A strange man who looked like Spike from Notting Hill’s identical twin owned the Refuge. He also had the strange habit of collecting his own shit and using it as fertilizer to grow his vegetables (which tasted much like the fertilizer).

Anyway, The Refuge was armed with Jim “The Tree” Warren. At the time Jim wasn’t “The Tree” yet but due to his height Thom Yorke purportedly gave him the nickname while Jim was working on The Bends.

What made Jim special was that he was in absolute control of the equipment he operated. He had the ability to “dial” in a recording or a mix so it sounded just right. Just right might sound ominous but there is no other way to put it. The Refuge was a small studio with only a few mics and a few pieces of outboard gear, an old Akai sampler, an even older 16 track Raindeer desk which ran with a two inch tape and used Notator as a sequencer. Most producers couldn’t imagine working with such an old and unsophisticated set up, but the Operator knows exactly how to make the equipment sound great, and relies heavily on his own ear.

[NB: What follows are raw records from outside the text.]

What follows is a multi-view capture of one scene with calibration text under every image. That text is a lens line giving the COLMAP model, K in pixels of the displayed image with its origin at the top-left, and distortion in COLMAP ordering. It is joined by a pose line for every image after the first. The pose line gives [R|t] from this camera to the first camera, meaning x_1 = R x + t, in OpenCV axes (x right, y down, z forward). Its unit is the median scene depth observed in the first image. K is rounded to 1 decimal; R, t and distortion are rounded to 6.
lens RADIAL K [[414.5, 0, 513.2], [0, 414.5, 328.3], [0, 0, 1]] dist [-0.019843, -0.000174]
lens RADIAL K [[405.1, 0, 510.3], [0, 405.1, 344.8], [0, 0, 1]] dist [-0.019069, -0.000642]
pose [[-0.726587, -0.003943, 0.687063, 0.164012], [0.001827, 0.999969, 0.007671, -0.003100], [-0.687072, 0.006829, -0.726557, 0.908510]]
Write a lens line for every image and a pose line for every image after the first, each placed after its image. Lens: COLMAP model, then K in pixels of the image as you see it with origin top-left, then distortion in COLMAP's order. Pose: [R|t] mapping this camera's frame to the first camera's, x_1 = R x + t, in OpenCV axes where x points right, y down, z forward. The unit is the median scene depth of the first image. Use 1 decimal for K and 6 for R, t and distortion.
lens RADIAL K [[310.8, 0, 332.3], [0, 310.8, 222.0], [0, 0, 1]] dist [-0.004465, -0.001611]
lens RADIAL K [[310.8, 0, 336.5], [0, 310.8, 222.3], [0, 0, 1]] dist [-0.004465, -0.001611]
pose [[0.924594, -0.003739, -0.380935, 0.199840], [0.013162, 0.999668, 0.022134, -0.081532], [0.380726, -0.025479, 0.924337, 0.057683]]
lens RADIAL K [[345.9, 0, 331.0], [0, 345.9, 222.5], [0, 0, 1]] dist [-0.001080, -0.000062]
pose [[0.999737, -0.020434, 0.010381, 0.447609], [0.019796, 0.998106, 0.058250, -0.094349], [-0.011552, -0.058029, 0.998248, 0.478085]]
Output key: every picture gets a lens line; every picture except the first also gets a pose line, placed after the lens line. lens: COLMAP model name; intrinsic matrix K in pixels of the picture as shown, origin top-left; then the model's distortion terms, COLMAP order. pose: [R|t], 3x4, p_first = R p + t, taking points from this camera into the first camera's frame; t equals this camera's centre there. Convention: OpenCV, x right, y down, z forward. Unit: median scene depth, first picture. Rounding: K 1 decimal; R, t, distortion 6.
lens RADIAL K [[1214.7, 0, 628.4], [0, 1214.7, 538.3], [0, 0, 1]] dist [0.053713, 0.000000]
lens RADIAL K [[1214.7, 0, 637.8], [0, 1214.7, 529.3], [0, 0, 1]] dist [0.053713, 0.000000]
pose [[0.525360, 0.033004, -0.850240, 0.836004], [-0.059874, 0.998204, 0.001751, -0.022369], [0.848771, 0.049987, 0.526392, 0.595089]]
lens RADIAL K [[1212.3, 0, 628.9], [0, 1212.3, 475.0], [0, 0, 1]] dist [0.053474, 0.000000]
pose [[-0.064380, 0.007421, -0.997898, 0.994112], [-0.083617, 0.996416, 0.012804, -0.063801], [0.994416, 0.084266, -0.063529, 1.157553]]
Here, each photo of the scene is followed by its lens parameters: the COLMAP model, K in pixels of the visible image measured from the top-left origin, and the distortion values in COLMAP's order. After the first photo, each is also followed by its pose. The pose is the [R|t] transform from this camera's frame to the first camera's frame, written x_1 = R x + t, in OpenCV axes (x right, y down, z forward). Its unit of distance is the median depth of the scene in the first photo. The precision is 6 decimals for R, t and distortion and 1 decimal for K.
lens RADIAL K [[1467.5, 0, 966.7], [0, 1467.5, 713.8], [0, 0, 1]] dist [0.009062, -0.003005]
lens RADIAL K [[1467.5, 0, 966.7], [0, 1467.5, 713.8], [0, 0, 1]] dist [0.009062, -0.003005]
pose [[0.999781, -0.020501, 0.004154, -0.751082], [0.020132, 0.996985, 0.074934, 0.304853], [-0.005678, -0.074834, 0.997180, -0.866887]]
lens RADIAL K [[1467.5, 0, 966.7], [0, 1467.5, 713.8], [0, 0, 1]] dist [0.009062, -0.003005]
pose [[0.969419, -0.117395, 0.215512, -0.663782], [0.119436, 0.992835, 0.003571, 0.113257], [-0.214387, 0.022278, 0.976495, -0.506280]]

When an Operator works on your recording it sounds professional and you basically cannot fault the recording and mix quality. Now, note I am not talking about the song writing, or the performance, or even the artistic merit. I am simply talking about the sonic quality of the recording.

The Operator cannot polish a turd. In other words, as Jim explained to me when I was sixteen, “Don’t come in here and tell me you want to sound like Eric Clapton – you have to play like Eric Clapton first”.

If, like me at the age of sixteen, your songs suck, your arrangement is crap, your performance is even worse, then working with an Operator will leave you with a sonicaly perfect fart. A fart that has been recorded perfectly and mixed to sound huge, is still a shit bubble.

An incredible recording of a slightly musical shit bubble is exactly what my recording session with Jim Warren ended up being. I was basically a teenage douche bag.

Not only I was a terrible singer and a horrible guitar player, when I played the drums I sounded like the Energizer Bunny…

So the first moral of the story is the first “shark” you will encounter when looking for a producer is your own ego. If you can’t look past your own ego and see that you might not be good enough or ready enough yet to get in the recording studio, then your recording will most likely sound like anal acoustics, or a great sounding one cheek sneak– remember what I said about polishing the ol’ steamer? So, be honest and true to yourself, put your ego aside, and don’t be a shit-head like I was.

The second moral of the story is that you should never be fooled by the size of a producers studio or the amount of equipment they have because The Operator knows exactly how to work a few pieces of equipment and make everything sound just right.